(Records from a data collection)

*** Block opens ***

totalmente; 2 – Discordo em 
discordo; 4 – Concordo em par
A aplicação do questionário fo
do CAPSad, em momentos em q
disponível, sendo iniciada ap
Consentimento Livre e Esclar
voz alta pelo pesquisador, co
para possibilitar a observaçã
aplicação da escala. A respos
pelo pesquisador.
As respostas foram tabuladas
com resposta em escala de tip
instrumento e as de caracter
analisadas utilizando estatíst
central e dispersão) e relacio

*** Block closes ***

_WORK REQUEST:_ Could the entries above be output once more, exactly as they are?

_ANSWER TO THE PROBLEM:_
totalmente; 2 – Discordo em 
discordo; 4 – Concordo em par
A aplicação do questionário fo
do CAPSad, em momentos em q
disponível, sendo iniciada ap
Consentimento Livre e Esclar
voz alta pelo pesquisador, co
para possibilitar a observaçã
aplicação da escala. A respos
pelo pesquisador.
As respostas foram tabuladas
com resposta em escala de tip
instrumento e as de caracter
analisadas utilizando estatíst
central e dispersão) e relacio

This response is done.